Ph. B. : En effet, l’appel d’offres de la Ligue 1 doit être lancé le 12 septembre. Nous avons déjà un premier indice avec ce qui s’est passé en Italie mi-juin, puisqu’ils ont lancé leurs propres enchères. Les grands streamers comme Amazon ou même Apple n’ont pas candidaté. Ceux qui ont candidaté, ce sont plutôt des acteurs locaux comme Sky, déjà diffuseur d’une partie du championnat, ou Mediaset, du groupe Berlusconi, qui voudrait prendre une partie des matchs en gratuit. Et la plateforme de streaming dédiée au sport DAZN, déjà diffuseur en Italie, est de nouveau candidate.
En France, le 12 août, un mois pile avant le lancement de l’appel d’offres à la LFP, Canal+ a annoncé un accord avec DAZN qui n’était pas présent en France. Ce contrat qui garantit une distribution massive sur l’ensemble du parc des abonnés de Canal. Parallèlement, Canal+ a signé un accord de distribution co-exclusif avec DAZN pour sa chaîne Canal+ Ligue 1 qui diffuse les deux meilleurs matchs du championnat. Pour moi, ça nourrit un pari : celui d’avoir DAZN comme invité surprise dans l’appel d’offres de la Ligue 1 en septembre.

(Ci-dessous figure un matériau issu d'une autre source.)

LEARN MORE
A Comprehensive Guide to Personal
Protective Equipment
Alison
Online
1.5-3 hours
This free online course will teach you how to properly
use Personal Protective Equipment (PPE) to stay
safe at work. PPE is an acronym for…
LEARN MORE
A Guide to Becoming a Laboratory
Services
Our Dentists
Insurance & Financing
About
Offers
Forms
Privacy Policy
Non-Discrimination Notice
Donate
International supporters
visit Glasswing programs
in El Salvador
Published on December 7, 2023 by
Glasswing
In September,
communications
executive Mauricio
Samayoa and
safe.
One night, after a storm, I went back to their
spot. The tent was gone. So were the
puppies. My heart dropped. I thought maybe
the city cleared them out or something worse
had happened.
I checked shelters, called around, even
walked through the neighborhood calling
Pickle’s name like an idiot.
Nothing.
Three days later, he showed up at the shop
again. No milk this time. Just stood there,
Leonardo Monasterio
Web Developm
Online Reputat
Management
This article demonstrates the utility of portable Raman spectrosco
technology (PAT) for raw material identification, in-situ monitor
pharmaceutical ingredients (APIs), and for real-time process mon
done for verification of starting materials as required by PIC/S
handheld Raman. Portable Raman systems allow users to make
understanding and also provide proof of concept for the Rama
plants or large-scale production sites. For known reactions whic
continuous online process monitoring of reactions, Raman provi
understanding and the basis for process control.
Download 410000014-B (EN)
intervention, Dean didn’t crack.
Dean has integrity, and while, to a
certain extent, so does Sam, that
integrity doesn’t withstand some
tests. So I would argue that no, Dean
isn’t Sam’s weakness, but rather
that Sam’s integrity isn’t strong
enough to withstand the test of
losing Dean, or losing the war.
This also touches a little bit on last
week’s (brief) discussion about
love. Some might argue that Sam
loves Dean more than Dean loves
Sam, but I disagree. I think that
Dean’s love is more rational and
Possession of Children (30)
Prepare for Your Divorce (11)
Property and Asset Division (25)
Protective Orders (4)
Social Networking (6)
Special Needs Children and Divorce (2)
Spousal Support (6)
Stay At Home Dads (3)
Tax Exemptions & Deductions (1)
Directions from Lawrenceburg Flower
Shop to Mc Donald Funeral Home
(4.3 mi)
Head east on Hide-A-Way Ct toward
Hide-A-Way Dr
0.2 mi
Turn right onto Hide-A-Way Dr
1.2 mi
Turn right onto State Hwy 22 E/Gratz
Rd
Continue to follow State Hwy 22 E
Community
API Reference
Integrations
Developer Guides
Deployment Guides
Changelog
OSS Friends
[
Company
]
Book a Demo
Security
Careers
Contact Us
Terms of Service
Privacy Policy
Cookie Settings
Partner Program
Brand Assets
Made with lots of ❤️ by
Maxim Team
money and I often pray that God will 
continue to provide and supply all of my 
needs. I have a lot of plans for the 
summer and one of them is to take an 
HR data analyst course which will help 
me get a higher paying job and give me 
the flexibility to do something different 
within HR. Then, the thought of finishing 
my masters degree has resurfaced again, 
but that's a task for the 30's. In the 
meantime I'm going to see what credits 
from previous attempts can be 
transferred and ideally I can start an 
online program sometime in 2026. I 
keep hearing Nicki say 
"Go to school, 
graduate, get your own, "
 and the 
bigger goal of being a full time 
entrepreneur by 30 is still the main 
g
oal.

Et ceci, en bonne intelligence avec Canal+. On peut imaginer que Canal+ sera toujours présent dans la diffusion de la Ligue 1 au-delà de 2024 que ce soit avec DAZN ou même BeIn Sports avec lequel il y a un accord de distribution exclusif.
TML : Amazon a perdu beaucoup d’argent sur le Championnat de Ligue 1. Pensez-vous que la plateforme va déposer un dossier sur le prochain appel d’offres ?
Ph. B. : En France, la situation d’Amazon est presque unique au monde. Je rappelle, qu’en 2020, ils ont bénéficié d’une opportunité unique après la déconfiture de Mediapro et le fait que la LFP avait besoin de vendre ses droits en urgence. Ils ont payé plus qu’un prix d’ami, soit trois fois moins que ce que Mediapro avait mis sur la table. C’était 250 millions d’euros par an pour devenir le premier diffuseur du championnat avec huit matchs par journée. Et même avec ce tarif, nos calculs ont montré que ça été très loin d’être rentable. On estime la perte de l’ordre de 130 millions par saison, donc 400 millions sur trois saisons. A mon avis, si Amazon se porte à nouveau candidat, ce sera plutôt sur un modèle qu’ils ont créé en Angleterre ou en Allemagne, avec deux ou trois matchs maximum par journée proposé sans abonnement supplémentaire aux abonnés Prime. Ce qui devient une sorte d’investissement marketing.
TML : En France, Amazon avait dû créer une option payante supplémentaire, le Pass Ligue 1, un cas unique au monde pour la plateforme…
Ph. B. : Quand vous mettez 250 millions d’euros par saison pour huit matchs, plus les coûts de production, ça fait un très gros volume financier. D’où ce Pass Ligue 1 pour amortir une partie de ces coûts.